Paco Rabanne, the Spanish-born pace-setting designer known for perfumes sold worldwide and his metallic, space-age fashions, has died, the group that owns his fashion house announced on its website Friday.

"The House of Paco Rabanne wishes to honour our visionary designer and founder who passed away today at the age of 88. Among the most seminal fashion figures of the 20th century, his legacy will remain," the statement from Puig said.

Le Telegramme newspaper in Brittany quoted the mayor of Vannes, David Robo, as saying that Rabanne died at his home in Portsall, in the Finistere region.

A bearded man holds the hand of an elaborately dressed female model.
Rabanne stands with one of his models in an undated photo from a Russian fashion show in Moscow. (Getty Images)

Rabanne's fashion house shows its collections in Paris, and is scheduled to unveil the brand's latest ready-to-wear designs during fashion week from Feb. 27 to March 3.

He was known as a rebel designer in a career that blossomed with his collaboration with Antonio and Mariano Puig, a Spanish company that now also owns other design houses, including Nina Ricci and Jean Paul Gaultier.

"Paco Rabanne made transgression magnetic. Who else could induce fashionable Parisian women [to] clamour for dresses made of plastic and metal? Who but Paco Rabanne could imagine a fragrance called Calandre — the word means 'automobile grill,' you know — and turn it into an icon of modern femininity?" said the statement.

Several models are shown on a fashion runway in a wide lens shot.
Models present creations for Rabanne on March 12, 2001 in Paris as part of that year's autumn and winter ready-to-wear collections. (Jean-Pierre Muller/AFP/Getty Images)

'Metallurgist of fashion'

The Calandre perfume was launched in 1969, the first product by Puig in Spain, France and the United States, according to the group.

Born Francisco Rabaneda y Cuervo in 1934, he fled the Spanish Basque country at the age of five during the Spanish Civil War, and took the name of Paco Rabanne.

A man in a mustache dressed in dark clothing is shown with two ornately dressed mannequins.
Rabanne is shown with mannequins displaying his 1973 collection of paper dresses, on Jan. 22, 1973. (Bernard Ferret/The Associated Press)

He studied architecture at Paris' Beaux Arts Academie before moving to couture — in the steps of his mother, who was a couturier in Spain — where, he once said, she was jailed at one point for being dressed in a "scandalous" fashion.

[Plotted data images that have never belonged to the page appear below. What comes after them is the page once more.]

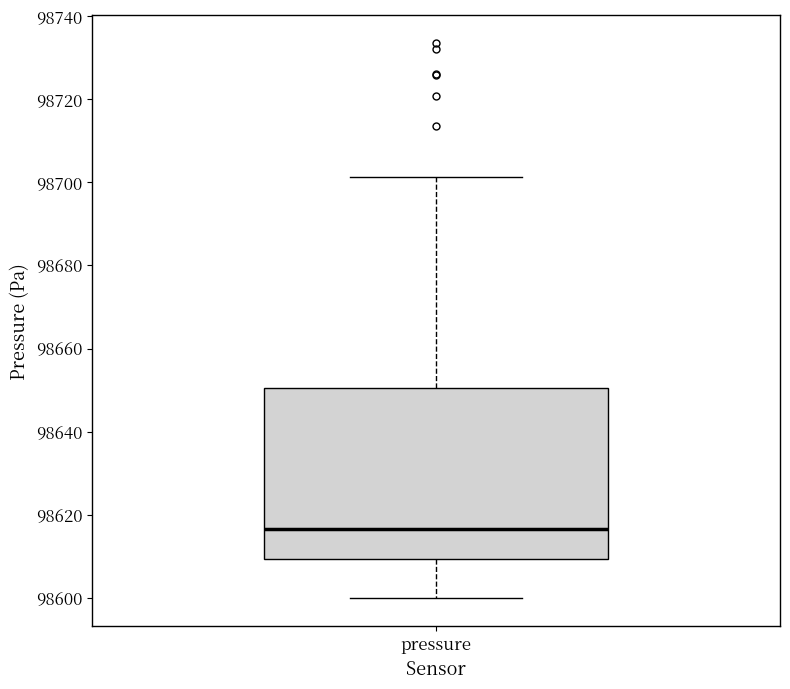

Transcribe this box plot: give where the median line is, the range the box spans, and where the two whiskers end, as read against the y-axis. The values are not printed on the chart, so give them approximately, as read against the axis.

median 98616, box 98610 to 98650, whiskers 98600 to 98702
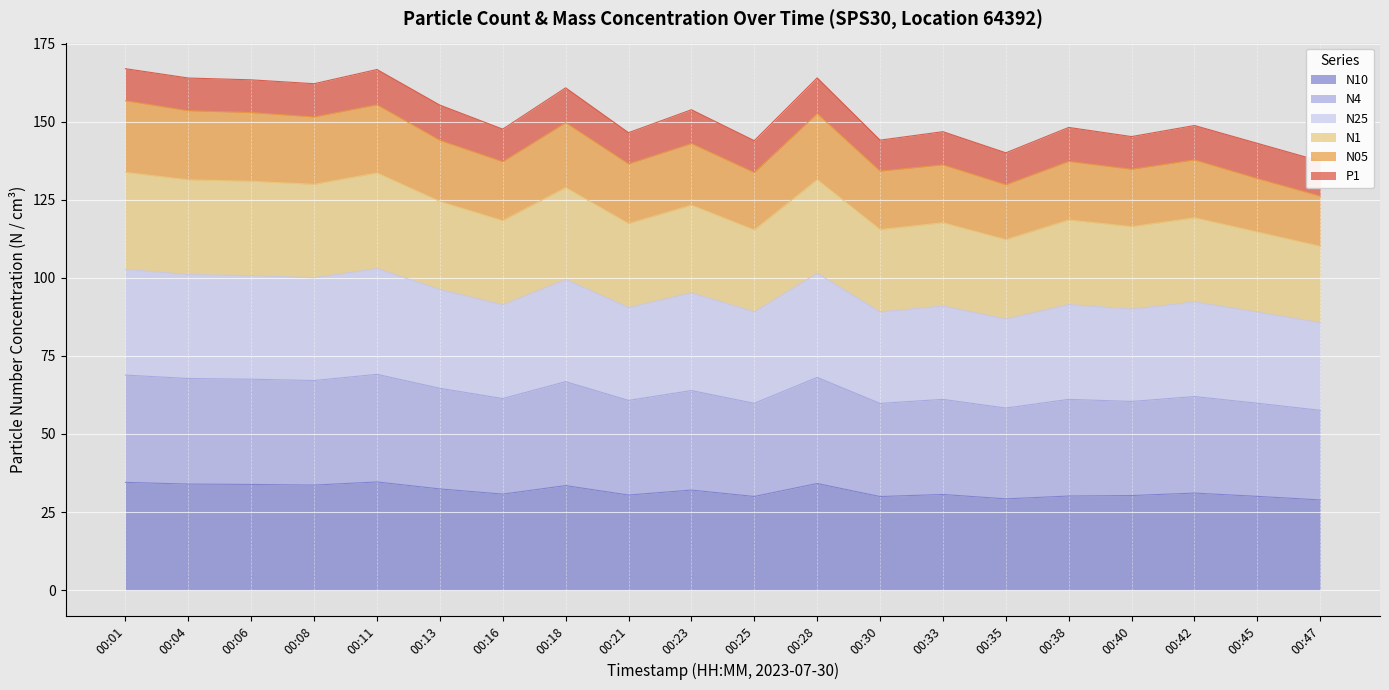

At how many categories does at least one series exceed 127?

20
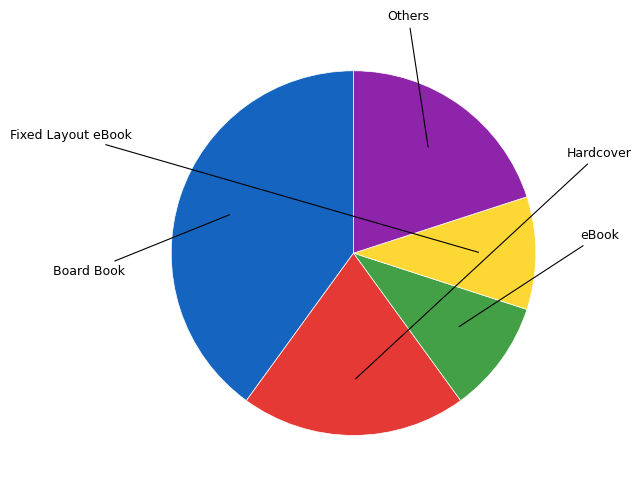

What percentage is the Hardcover slice, to the nearest percent?

20%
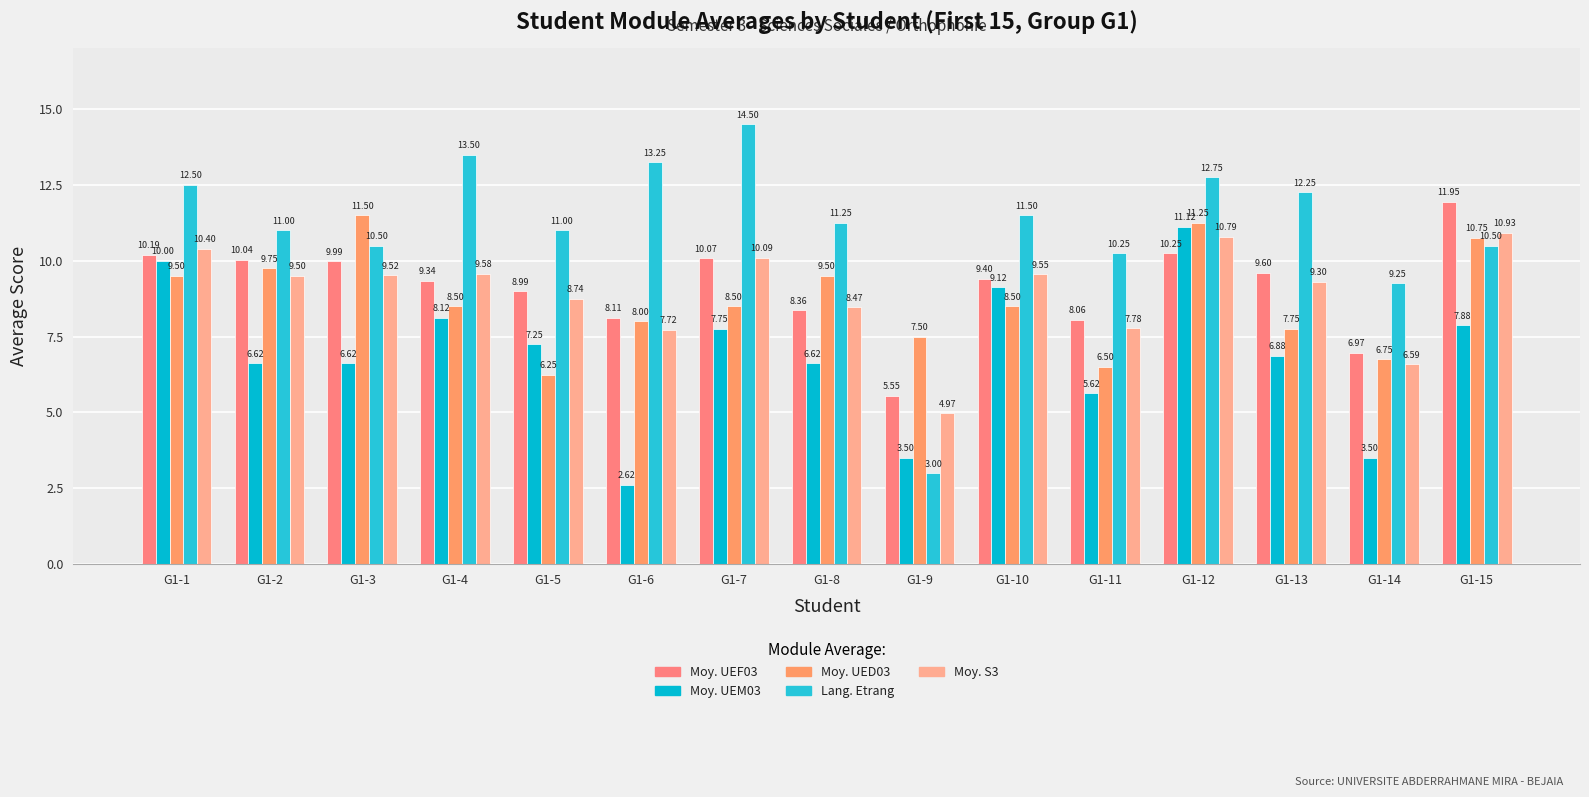

Where is Moy. UEM03 nearest to the value 6?

G1-11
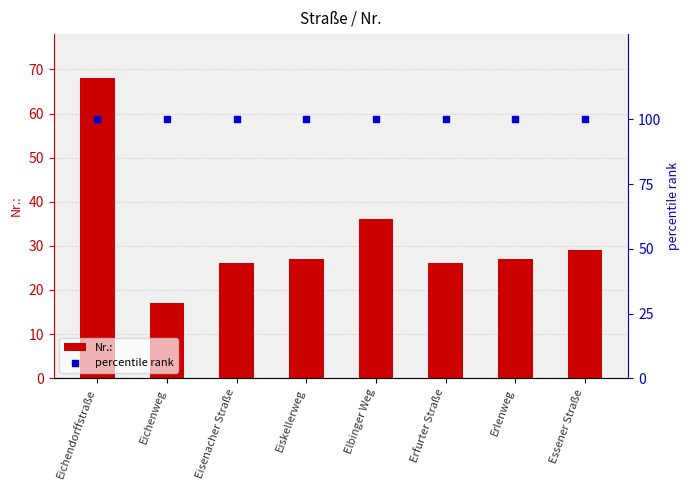

Which series has the largest total across all categories?

percentile rank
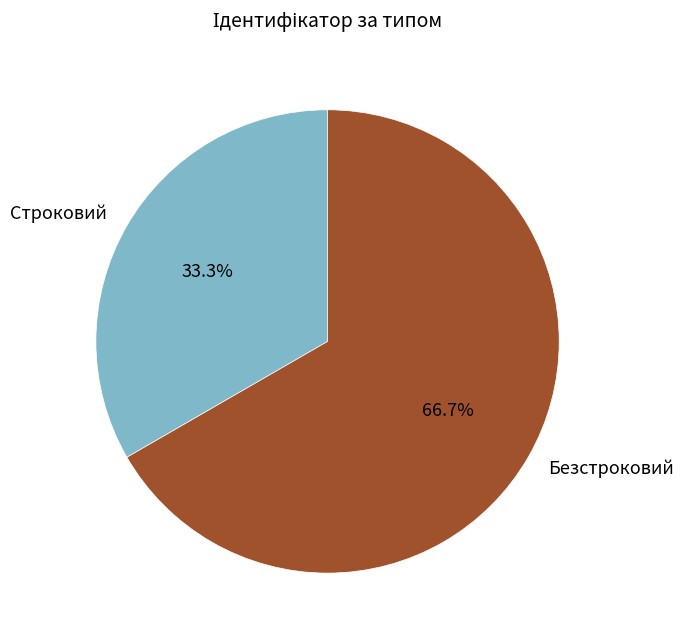

What is the total percentage of Строковий and Безстроковий?

100.0%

He started his career sketching high end handbags and shoes, before branching into fashion, designing garments and jewelry with unconventional materials such as metal and plastic. His first fashion house opened in the mid-1960s.

In the first collection under his name, he introduced "12 unwearable dressed in contemporary materials." His innovative outfits were made of various kinds of metal, including his famous use of mail, best associated with Medieval knights.

Coco Chanel reportedly called Rabanne "the metallurgist of fashion."

"My colleagues tell me I am not a couturier, but an artisan and it's true that I'm an artisan. … I work with my hands," he said in interview in the 1970s.

In an interview given when he was 43 years old and now held in France's National Audiovisual Institute, Rabanne explained his radical fashion philosophy.

"I think fashion is prophetic. Fashion announces the future," he said, adding that women were harbingers of what lies on the horizon.

"When hair balloons, regimes fall," Rabanne said. "When hair is smooth, all is well."